Data for processing.
START

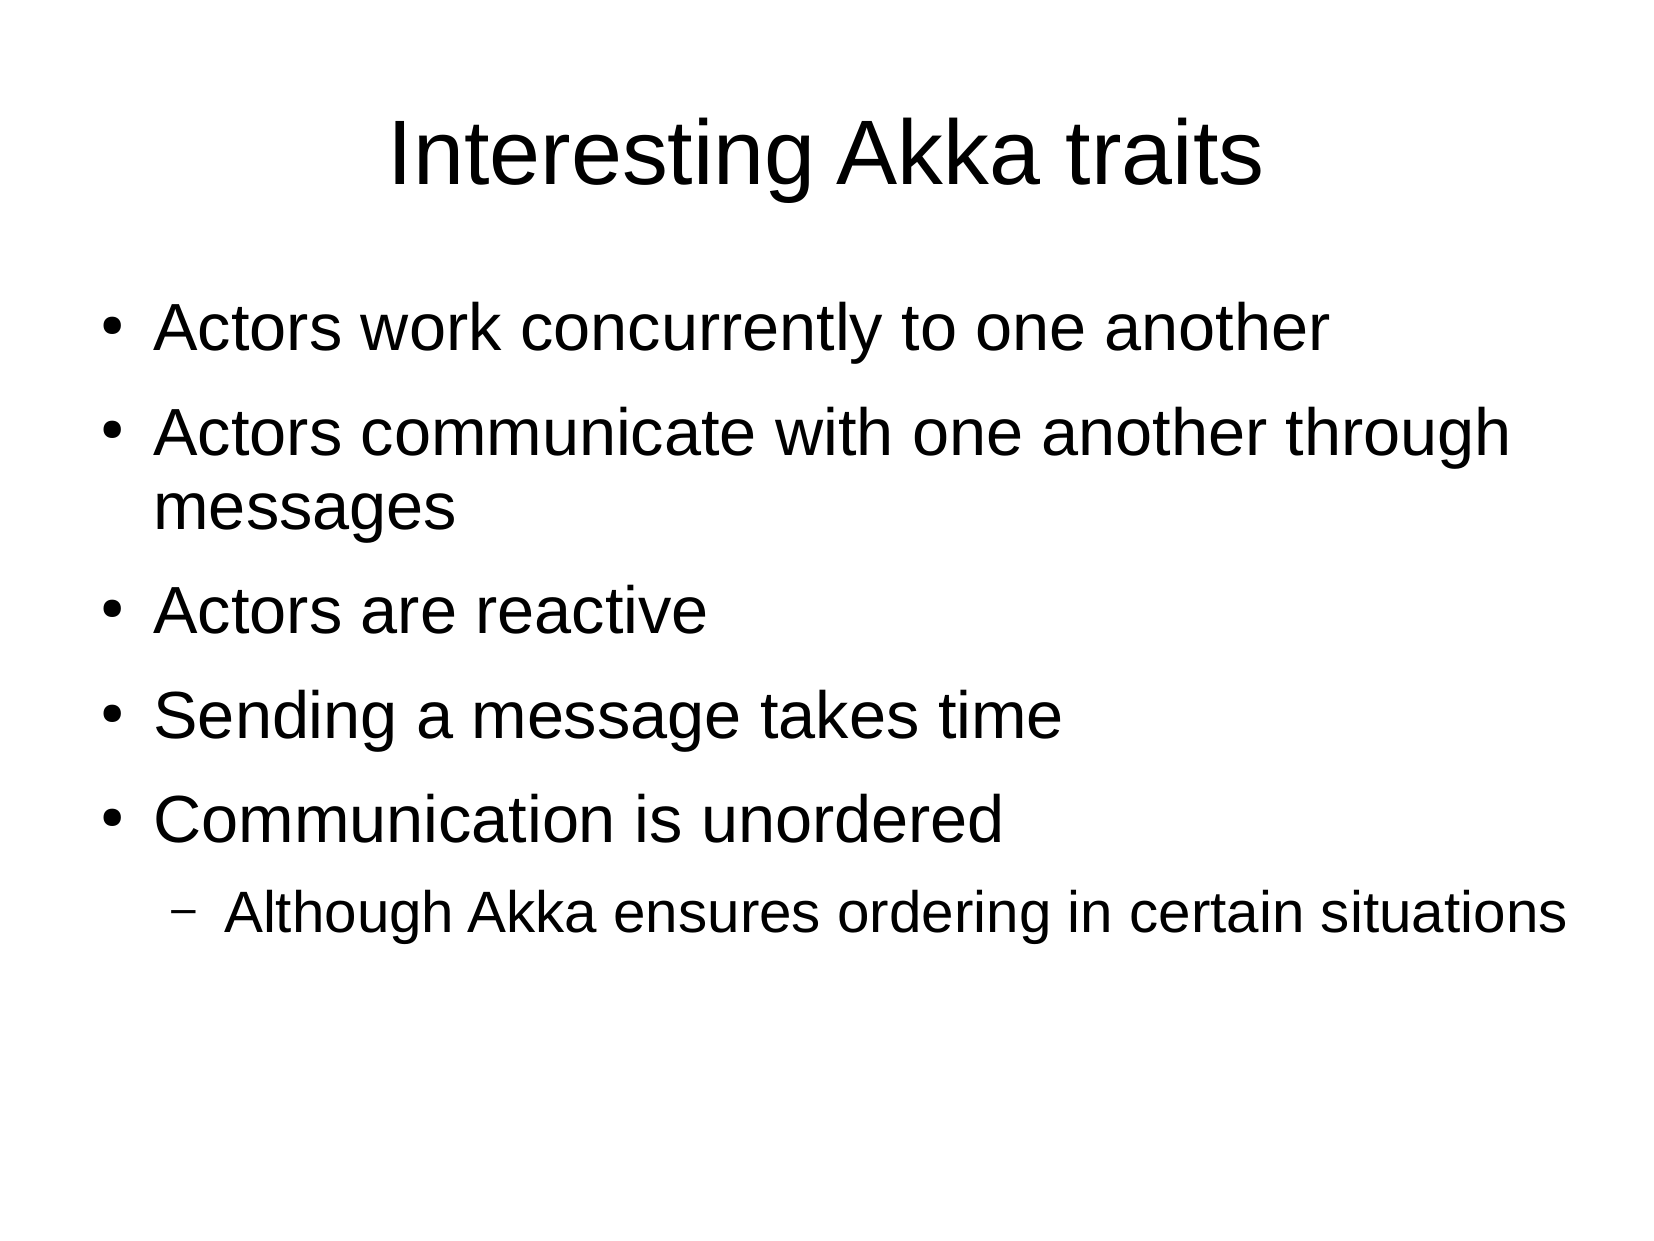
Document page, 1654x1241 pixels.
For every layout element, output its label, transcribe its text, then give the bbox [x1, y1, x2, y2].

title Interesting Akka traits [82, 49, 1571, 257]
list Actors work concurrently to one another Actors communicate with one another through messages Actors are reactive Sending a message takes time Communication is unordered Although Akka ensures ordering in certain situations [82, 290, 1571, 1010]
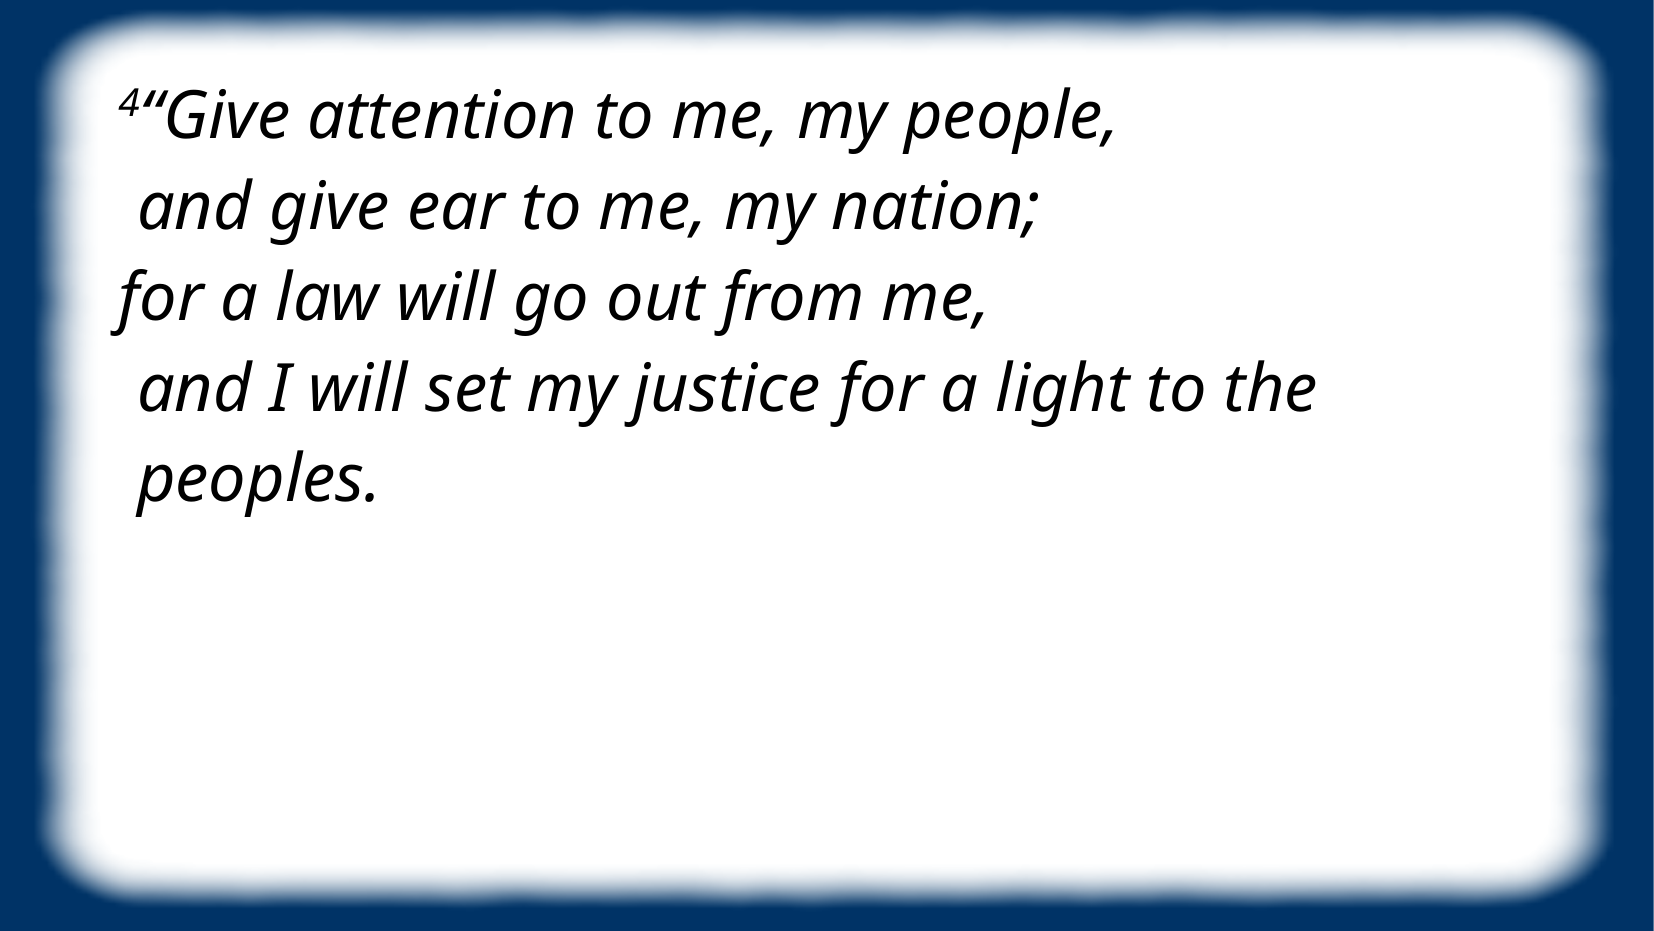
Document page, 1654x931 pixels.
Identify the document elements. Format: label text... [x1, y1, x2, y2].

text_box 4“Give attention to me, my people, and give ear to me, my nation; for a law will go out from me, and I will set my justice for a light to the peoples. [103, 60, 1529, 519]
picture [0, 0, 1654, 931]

END
START

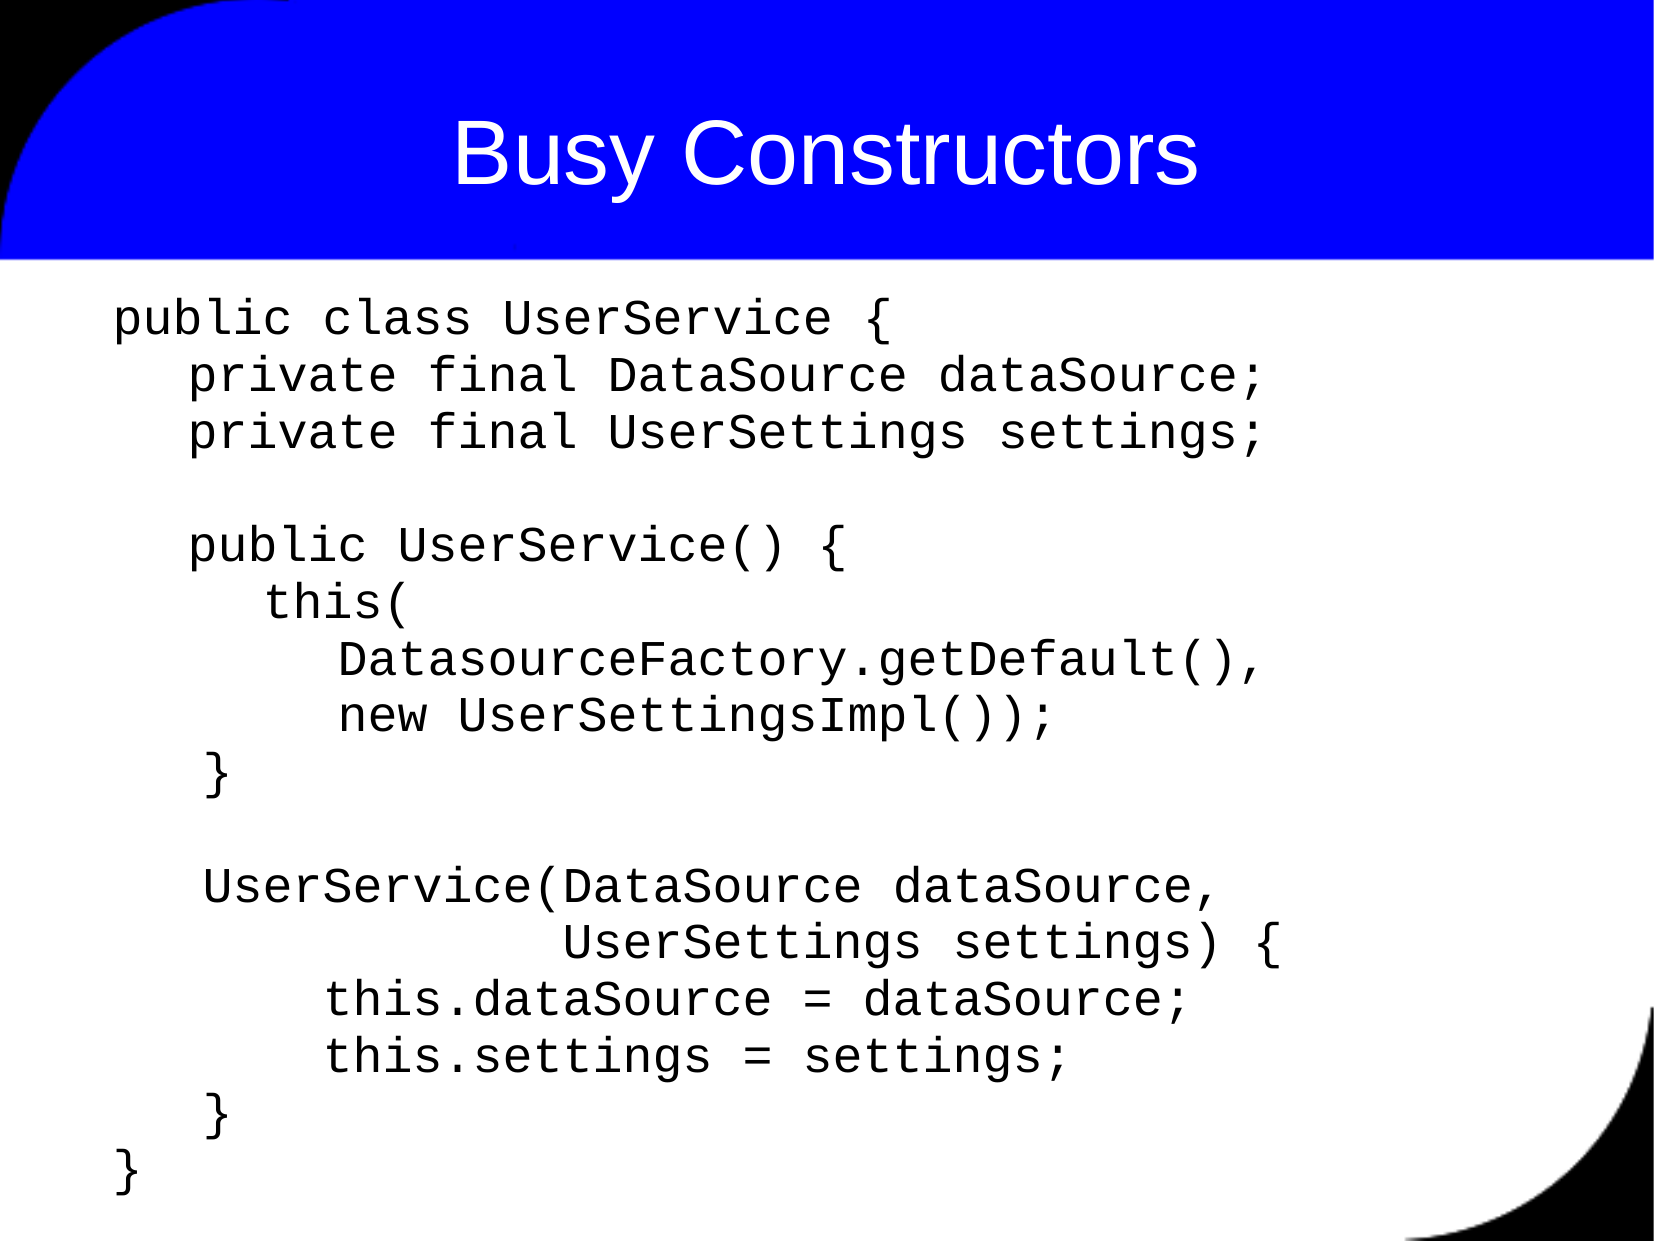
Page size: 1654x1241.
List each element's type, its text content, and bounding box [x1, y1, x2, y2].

END

Exercise directions.
Reproduce the lines starting with the line with "Document page, 1654x931 pixels." and going on through the line with "picture [0, 0, 1654, 931]", substituting "components" for "elements" and leaving everything else unchanged.

Written answer.
Document page, 1654x931 pixels.
Identify the document components. Format: label text... [x1, y1, x2, y2].

text_box 4“Give attention to me, my people, and give ear to me, my nation; for a law will go out from me, and I will set my justice for a light to the peoples. [103, 60, 1529, 519]
picture [0, 0, 1654, 931]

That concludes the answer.